Each Monday I answer questions from the comments on the prior week’s videos. Transcripts are not available for Q&A videos due to length. I do produce closed captions for them, but Substack still has not enabled closed captions on videos :(
Questions addressed in this video:
[0:00:24] “When allocating memory, you can allocate it so that it’s aligned (e.g., by using _align_malloc or aligned_alloc). What is this alignment, how does it relate to the registers of the processor, and why would somebody use this? Is it required or desired for SIMD?”
[0:25:56] “Off topic question: is there a way with C to find the amount and levels of cache on your processor? Can we write code that dynamically adapts to these different amounts? I have the same questions for the SIMD instructions available. When you write code, do you assume you know these aspects of the processor, or do you write code that can adapt based on what processor is getting used?”
[0:37:23] “Maybe its off-topic for the course but I don't think I fully understand how the answer file works and is being parsed. It contains each 64bit haversine_distance calculation, correct?
So this line is just printing the last distance that was written out to the file?”
[0:38:42] “Could you talk more about the MinimumJSONPairEncoding? Is it 24 bytes? How did you calculate that?”
[0:42:46] “Is there a reason to prefer `stat` vs `fseek` with `SEEK_END` followed by `ftell` (which returns a `long`)? Does `fseek` mean the OS has to actually read the file multiple times?”

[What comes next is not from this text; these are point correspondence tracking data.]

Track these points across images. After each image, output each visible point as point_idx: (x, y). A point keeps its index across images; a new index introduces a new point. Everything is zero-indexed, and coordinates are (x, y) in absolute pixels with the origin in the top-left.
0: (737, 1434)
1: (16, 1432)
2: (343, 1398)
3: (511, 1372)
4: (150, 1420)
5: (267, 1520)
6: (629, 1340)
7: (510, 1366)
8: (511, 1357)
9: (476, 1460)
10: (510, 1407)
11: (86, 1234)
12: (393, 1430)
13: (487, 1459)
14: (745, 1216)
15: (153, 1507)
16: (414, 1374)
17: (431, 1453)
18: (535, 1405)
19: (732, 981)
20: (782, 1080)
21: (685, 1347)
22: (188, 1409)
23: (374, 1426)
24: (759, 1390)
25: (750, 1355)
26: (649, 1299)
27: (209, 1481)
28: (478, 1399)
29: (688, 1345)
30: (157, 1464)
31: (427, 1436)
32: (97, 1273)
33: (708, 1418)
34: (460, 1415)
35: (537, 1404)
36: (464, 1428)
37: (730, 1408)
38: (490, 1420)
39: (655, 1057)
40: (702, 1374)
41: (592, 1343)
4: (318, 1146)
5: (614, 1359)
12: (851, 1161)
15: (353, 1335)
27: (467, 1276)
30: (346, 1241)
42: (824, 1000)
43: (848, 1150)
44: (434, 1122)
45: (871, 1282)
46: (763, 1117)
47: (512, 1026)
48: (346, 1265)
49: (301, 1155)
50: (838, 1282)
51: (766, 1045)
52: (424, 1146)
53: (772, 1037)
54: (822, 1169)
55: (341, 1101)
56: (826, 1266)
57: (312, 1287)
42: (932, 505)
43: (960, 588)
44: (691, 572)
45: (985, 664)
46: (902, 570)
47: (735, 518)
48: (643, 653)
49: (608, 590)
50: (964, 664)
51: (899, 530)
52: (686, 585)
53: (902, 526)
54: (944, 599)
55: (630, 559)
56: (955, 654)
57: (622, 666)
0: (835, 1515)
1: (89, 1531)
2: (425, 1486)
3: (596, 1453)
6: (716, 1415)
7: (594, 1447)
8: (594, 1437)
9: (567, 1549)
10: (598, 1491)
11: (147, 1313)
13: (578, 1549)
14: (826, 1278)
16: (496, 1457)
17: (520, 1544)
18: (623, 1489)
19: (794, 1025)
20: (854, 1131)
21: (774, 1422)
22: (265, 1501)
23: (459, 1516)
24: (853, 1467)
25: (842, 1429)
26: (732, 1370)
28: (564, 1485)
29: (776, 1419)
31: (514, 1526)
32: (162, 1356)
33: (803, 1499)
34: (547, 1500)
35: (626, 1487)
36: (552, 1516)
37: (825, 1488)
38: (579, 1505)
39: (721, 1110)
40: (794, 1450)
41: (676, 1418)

[0:46:34] “I noticed that you always use a pointer to the start of some data and a count, vs eg a pointer to the start and end of a token, or ever having a mutable `char*` stream (these are things that Per Vognsen uses in his Bitwise series, for example). What are the tradeoffs of these approaches?”
[0:49:30] “What is the benefit of explicitly tokenizing and then parsing vs trying to directly parse, either skipping tokenization entirely or expressing the tokenization as functions rather than data?”
[0:54:56] “Is the semicolon token a typo?”
[0:55:14] “JSON strings are specified to be a sequence of unicode characters. How would that affect the implementation of a standards-compliant parser, if at all?”
[0:56:48] “A standards-compliant JSON parser would need to handle escape sequences in strings, including in key names. For example, `{"\u0041B": 5}`, `{"A\u0042": 5}`, and `{"AB": 5}` are equivalent. How would you handle that requirement when doing key lookups?”
[1:00:07] “In my parsers, I produced `f64` values and unescaped strings at parse time. Is there a reason to prefer doing so in a second pass with eg `ConvertElementToF64`? Naively, it seems like it would be preferable to only look at the source text once.”
[1:02:11] “It looks like the `ParseHaversinePairs` function will silently produce invalid numbers if the source file doesn't conform to the expected schema (for example, if one of the "x0" elements is not actually a number). To catch that kind of problem, would you suggest adding an element type to `struct json_element`, and setting that during the parse phase + checking during `ParseHaversinePairs`?”